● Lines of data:
'''

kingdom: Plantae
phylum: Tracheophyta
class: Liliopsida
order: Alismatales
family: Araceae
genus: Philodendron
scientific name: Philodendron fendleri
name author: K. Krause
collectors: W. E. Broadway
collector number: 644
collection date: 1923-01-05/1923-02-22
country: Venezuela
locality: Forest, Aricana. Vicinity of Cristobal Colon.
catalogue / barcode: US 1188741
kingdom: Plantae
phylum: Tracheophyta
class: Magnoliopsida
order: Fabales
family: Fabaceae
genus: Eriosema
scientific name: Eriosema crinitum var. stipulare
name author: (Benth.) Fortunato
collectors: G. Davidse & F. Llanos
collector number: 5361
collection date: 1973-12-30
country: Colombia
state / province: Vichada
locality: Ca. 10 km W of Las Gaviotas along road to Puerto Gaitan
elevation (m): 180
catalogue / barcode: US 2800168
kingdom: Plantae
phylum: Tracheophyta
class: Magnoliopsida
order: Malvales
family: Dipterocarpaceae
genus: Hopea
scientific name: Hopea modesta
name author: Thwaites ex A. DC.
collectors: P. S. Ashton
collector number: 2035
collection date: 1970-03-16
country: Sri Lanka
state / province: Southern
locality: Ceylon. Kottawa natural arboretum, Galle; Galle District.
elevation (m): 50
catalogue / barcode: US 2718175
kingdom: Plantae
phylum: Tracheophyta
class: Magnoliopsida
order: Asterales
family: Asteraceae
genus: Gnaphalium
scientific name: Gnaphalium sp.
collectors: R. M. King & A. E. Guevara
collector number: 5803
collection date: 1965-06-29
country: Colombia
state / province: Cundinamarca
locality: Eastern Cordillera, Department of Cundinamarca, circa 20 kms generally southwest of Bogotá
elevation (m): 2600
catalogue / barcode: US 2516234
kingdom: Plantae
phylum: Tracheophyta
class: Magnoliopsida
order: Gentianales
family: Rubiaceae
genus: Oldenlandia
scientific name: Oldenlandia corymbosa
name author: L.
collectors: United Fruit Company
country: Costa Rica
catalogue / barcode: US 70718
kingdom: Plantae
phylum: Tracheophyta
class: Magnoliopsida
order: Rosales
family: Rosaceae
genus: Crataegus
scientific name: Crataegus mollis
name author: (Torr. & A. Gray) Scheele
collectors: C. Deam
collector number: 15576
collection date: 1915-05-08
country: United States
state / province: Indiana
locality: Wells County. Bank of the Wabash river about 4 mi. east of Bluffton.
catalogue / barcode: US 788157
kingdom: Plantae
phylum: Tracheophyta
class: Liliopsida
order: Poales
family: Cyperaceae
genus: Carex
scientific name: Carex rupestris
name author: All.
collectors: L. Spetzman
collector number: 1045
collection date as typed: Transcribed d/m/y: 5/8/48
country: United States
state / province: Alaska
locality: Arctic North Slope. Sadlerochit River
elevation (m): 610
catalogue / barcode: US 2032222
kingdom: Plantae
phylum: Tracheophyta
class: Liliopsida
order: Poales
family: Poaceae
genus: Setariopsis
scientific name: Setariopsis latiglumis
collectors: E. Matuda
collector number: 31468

'''

● TASK:
Write out all the lines of data again, swapping each "collector number" for "field number" and keeping everything else the same.

● ANSWER TO THIS EXERCISE:
kingdom: Plantae
phylum: Tracheophyta
class: Liliopsida
order: Alismatales
family: Araceae
genus: Philodendron
scientific name: Philodendron fendleri
name author: K. Krause
collectors: W. E. Broadway
field number: 644
collection date: 1923-01-05/1923-02-22
country: Venezuela
locality: Forest, Aricana. Vicinity of Cristobal Colon.
catalogue / barcode: US 1188741
kingdom: Plantae
phylum: Tracheophyta
class: Magnoliopsida
order: Fabales
family: Fabaceae
genus: Eriosema
scientific name: Eriosema crinitum var. stipulare
name author: (Benth.) Fortunato
collectors: G. Davidse & F. Llanos
field number: 5361
collection date: 1973-12-30
country: Colombia
state / province: Vichada
locality: Ca. 10 km W of Las Gaviotas along road to Puerto Gaitan
elevation (m): 180
catalogue / barcode: US 2800168
kingdom: Plantae
phylum: Tracheophyta
class: Magnoliopsida
order: Malvales
family: Dipterocarpaceae
genus: Hopea
scientific name: Hopea modesta
name author: Thwaites ex A. DC.
collectors: P. S. Ashton
field number: 2035
collection date: 1970-03-16
country: Sri Lanka
state / province: Southern
locality: Ceylon. Kottawa natural arboretum, Galle; Galle District.
elevation (m): 50
catalogue / barcode: US 2718175
kingdom: Plantae
phylum: Tracheophyta
class: Magnoliopsida
order: Asterales
family: Asteraceae
genus: Gnaphalium
scientific name: Gnaphalium sp.
collectors: R. M. King & A. E. Guevara
field number: 5803
collection date: 1965-06-29
country: Colombia
state / province: Cundinamarca
locality: Eastern Cordillera, Department of Cundinamarca, circa 20 kms generally southwest of Bogotá
elevation (m): 2600
catalogue / barcode: US 2516234
kingdom: Plantae
phylum: Tracheophyta
class: Magnoliopsida
order: Gentianales
family: Rubiaceae
genus: Oldenlandia
scientific name: Oldenlandia corymbosa
name author: L.
collectors: United Fruit Company
country: Costa Rica
catalogue / barcode: US 70718
kingdom: Plantae
phylum: Tracheophyta
class: Magnoliopsida
order: Rosales
family: Rosaceae
genus: Crataegus
scientific name: Crataegus mollis
name author: (Torr. & A. Gray) Scheele
collectors: C. Deam
field number: 15576
collection date: 1915-05-08
country: United States
state / province: Indiana
locality: Wells County. Bank of the Wabash river about 4 mi. east of Bluffton.
catalogue / barcode: US 788157
kingdom: Plantae
phylum: Tracheophyta
class: Liliopsida
order: Poales
family: Cyperaceae
genus: Carex
scientific name: Carex rupestris
name author: All.
collectors: L. Spetzman
field number: 1045
collection date as typed: Transcribed d/m/y: 5/8/48
country: United States
state / province: Alaska
locality: Arctic North Slope. Sadlerochit River
elevation (m): 610
catalogue / barcode: US 2032222
kingdom: Plantae
phylum: Tracheophyta
class: Liliopsida
order: Poales
family: Poaceae
genus: Setariopsis
scientific name: Setariopsis latiglumis
collectors: E. Matuda
field number: 31468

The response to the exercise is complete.